Oh man! Do you see that firey shrapnel shooting out of the blast? Terrorist shredder!

George Gregg   ·  September 8, 2006 07:24 AM

Yeah, if you notice the shrapnel is all going down in a cone which will really limit the kill radius of this weapon - which is the intent.

Andy   ·  September 8, 2006 08:54 AM

what I really liked about this pic was the shockwave bubble around the blast.
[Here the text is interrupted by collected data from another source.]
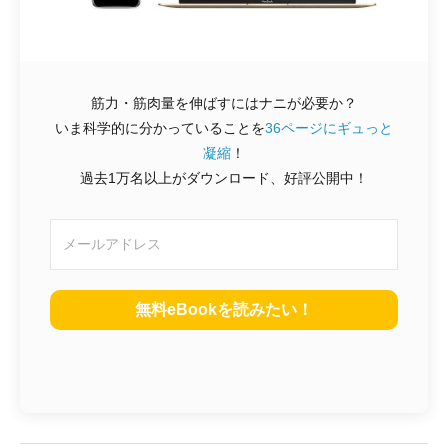
筋力・筋肉量を伸ばすにはナニが必要か？
いま科学的に分かっていることを
36ページにギュっと
凝縮
！
過去1万名以上がダウンロード、好評公開中！
無料eBookを読みたい！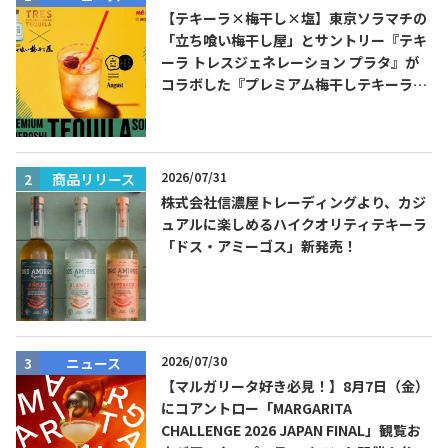
【テキーラ×梅干し×塩】東京ソラマチの
「立ち喰い梅干し屋」とサントリー『テキ
ーラ トレスジェネレーション プラタ』が
コラボした『プレミアム梅干しテキーラソ
ーダ』を8月限定メニューに！
2026/07/31
商品リリース
株式会社信濃屋トレーディングより、カジ
ュアルに楽しめるハイクオリティテキーラ
「ドス・アミーゴス」新発売！
2026/07/30
ニュース
【マルガリータ好き必見！】8月7日（金）
にコアントロー「MARGARITA
CHALLENGE 2026 JAPAN FINAL」観覧お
John   ·  September 8, 2006 09:16 AM

Yeah, I guess the shockwave compresses the air in front of it, forming a convex density barrier much like that of a convex lens. You can see the shockwave of bomb detonations in movies (e.g. all that WW2 B-52 footage on the History channel) but you can't see that it's actually distorting light like you can in this snapshot.

Nicholas   ·  September 8, 2006 03:22 PM

Will they make an artillery-delivered one?

LtCol P   ·  September 9, 2006 11:42 AM

Even a 250-lb bomb is larger than anything that's going to be artillery-delivered these days. After adding propellant, you'd probably need a battleship gun to fire one.

The artillery equivilent would probably be the "Excaliber" shells. GPS-guided 155mm rounds, supposed to be accurate within 10m.
http://www.globalsecurity.org/military/systems/munitions/m982-155.htm

Dave   ·  September 9, 2006 01:46 PM

well I think the good colonel is just doing what arty officers do, and that's think of things that can be fired out of howitzers.

like tennis balls out of VMI's evening gun, for example.

John   ·  September 9, 2006 01:48 PM

Indeed! Back in the Old Corps, it was marbles and ball bearings, not tennis balls. :-)

Artillery lends dignity and elegance to what would otherwise be an unseemly brawl.

LtCol P   ·  September 9, 2006 04:05 PM

In my reenactor group we froze oranges, or filled pepsi can's with cement.

"Artillery lends dignity and elegance to what would otherwise be an unseemly brawl." -LtColP

This is true!

Nacho   ·  September 9, 2006 07:47 PM

Does anyone remember hearing the story of a deceased alumnus whose family paid some cadets on the guard detail to fire a small silk pouch with some of the deceased's ashes in it out of the evening gun?

Just wondered if there was any truth to it or if there were any more details to this VMI "urban legend".

Joel   ·  September 9, 2006 08:08 PM

"...all that WW2 B-52 footage on the History channel"

You arty guys need to always remember to cover your ears and keep your mouths open... otherwise this is the kind of brain damage that can result! Everybody knows that aerial bombardment was pioneered by the Graf Zeppelin during the Spanish-American War... sheesh!

Sherlock   ·  September 9, 2006 09:06 PM

marbles and ball bearings? good lord where you trying to grape shot the corps?

John   ·  September 9, 2006 09:16 PM

Has there been any update on the proposals to use combustible bomb cases and tungsten dust in the filler?

That sounded like a rather neat idea for a blast-only bomb.